Document segment:
+ + + + +

Title: Bittersweet After BPD story Post by: Callmemark on February 15, 2020, 08:05:10 PM I haven't posted in a while. I want to share something that is bittersweet. A bit more than 2 years ago my uBPD wife left at my request. We divorced soon after. I began dating quickly and with a couple of exceptions met lot of very kind and stable women.
I did have a few flings that we were all honest about, so no foul, but not what I really wanted. I ended a couple of relationships that I know caused some pain but in both she accepted it and moved on. Then I met someone I really connected with. We moved slow and had healthy boundaries. It was going really well. I thought I had finally not just moved out of toxic marriage but into a thoughtful long-term relationship. The thing is, she just didn't share the same feelings. She was kind and honest about it and ended the relationship. I was more than a little disappointed and sad, but I respected her. Here's why I'm sharing this. Even after you move on there are still ups and downs. Don't think that finally breaking out of the BPD relationship solves every problem. Heartache will probably still find you. Even so, be done with the BPD relationship. Breaking up or being broken up with by a healthy person is entirely different. You're sad and at times deeply but there's closure and respect. And, like all normal heartaches, you recover. I've met someone else, and again we're moving slow. So far, so good and I’m a little hopeful. Still, even if this relationship doesn’t make it, I’m so glad to be free of all the BPD nonsense... Friends, it gets better. Title: Re: Bittersweet After BPD story Post by: I Am Redeemed on February 15, 2020, 09:39:20 PM Hi, callmemark! Thank you for sharing your experiences about dating after a BPD relationship. I think there are a lot of members here who need to hear what you said. It can be easy to fear that we might end up with another disordered partner and experience the same hurt and pain as before, or think that once we get a toxic relationship out of our lives that we won't have any more problems in relationships.

+ + + + +

Records:
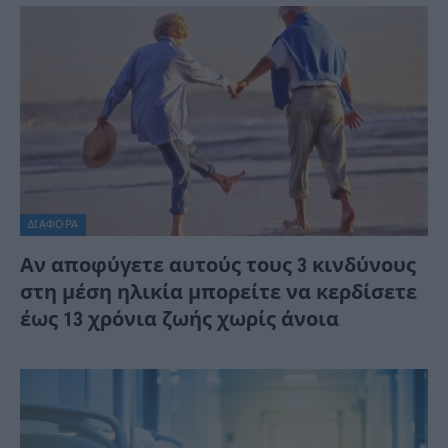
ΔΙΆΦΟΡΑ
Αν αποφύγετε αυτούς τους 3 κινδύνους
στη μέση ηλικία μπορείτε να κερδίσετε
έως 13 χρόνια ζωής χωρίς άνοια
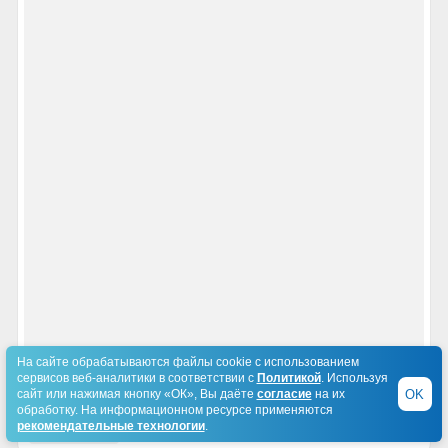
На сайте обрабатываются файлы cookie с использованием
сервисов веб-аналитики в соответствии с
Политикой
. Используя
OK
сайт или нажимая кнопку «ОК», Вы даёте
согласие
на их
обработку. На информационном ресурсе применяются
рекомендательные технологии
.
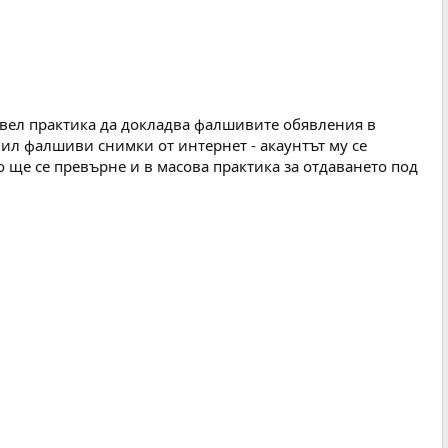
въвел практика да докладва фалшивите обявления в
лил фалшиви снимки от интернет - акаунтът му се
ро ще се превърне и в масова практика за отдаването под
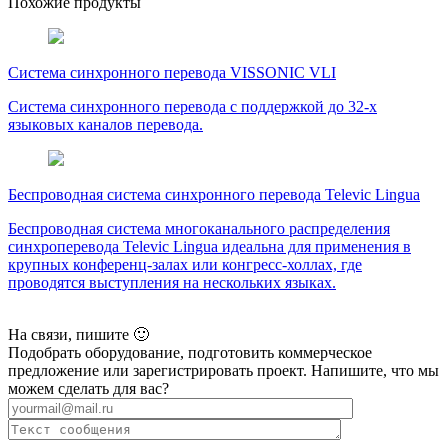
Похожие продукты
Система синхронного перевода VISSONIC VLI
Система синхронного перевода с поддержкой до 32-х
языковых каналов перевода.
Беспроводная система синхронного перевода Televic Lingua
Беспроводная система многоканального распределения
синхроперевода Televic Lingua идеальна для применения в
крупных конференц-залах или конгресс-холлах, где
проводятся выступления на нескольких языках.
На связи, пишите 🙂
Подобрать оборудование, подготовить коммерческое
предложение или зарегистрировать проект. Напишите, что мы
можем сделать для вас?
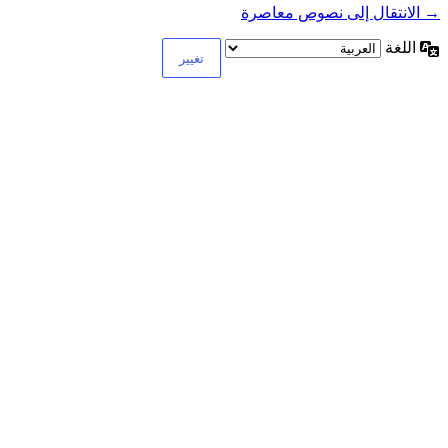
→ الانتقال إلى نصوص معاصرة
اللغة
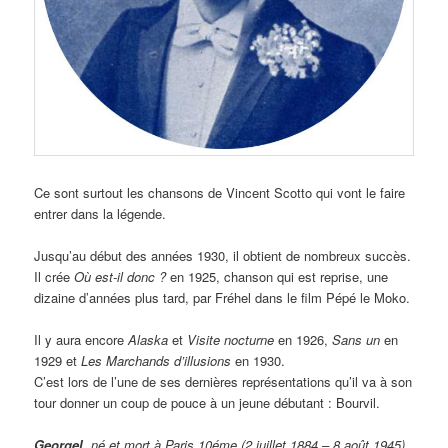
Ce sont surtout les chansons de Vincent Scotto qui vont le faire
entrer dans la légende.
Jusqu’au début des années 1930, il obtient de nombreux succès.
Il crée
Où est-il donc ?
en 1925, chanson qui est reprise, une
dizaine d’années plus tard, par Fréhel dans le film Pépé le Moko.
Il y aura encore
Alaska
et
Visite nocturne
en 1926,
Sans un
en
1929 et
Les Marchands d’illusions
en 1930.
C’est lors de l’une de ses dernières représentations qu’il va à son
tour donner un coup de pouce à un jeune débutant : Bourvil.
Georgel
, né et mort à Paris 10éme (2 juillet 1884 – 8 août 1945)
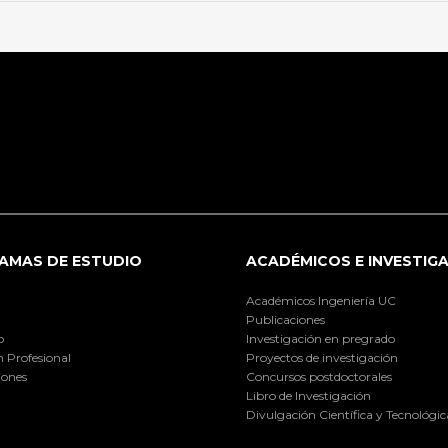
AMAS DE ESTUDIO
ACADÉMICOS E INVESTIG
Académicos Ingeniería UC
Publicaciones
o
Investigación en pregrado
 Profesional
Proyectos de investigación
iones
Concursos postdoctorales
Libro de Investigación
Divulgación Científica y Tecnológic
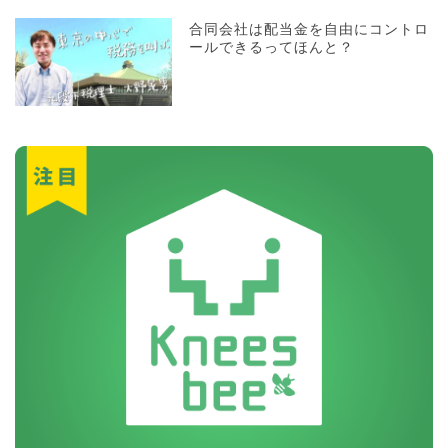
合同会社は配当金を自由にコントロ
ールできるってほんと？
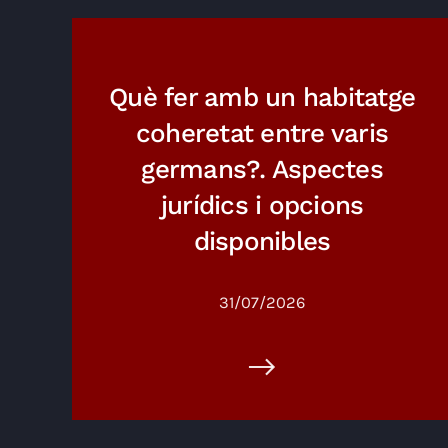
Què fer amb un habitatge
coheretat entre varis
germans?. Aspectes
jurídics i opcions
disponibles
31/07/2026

+ + + + +

Exercise prompt:
Decide whether each statement below agrees with the forum thread about dating after a BPD relationship. Answer yes or no for each and quote the words from the thread that settle it.
1. The poster's wife left because he asked her to.
2. The poster ended the relationship with the woman he really connected with.
3. The poster says that getting out of a BPD relationship solves every problem.

Exercise output:
1. Yes: "my uBPD wife left at my request"
2. No: "She was kind and honest about it and ended the relationship."
3. No: "Don't think that finally breaking out of the BPD relationship solves every problem."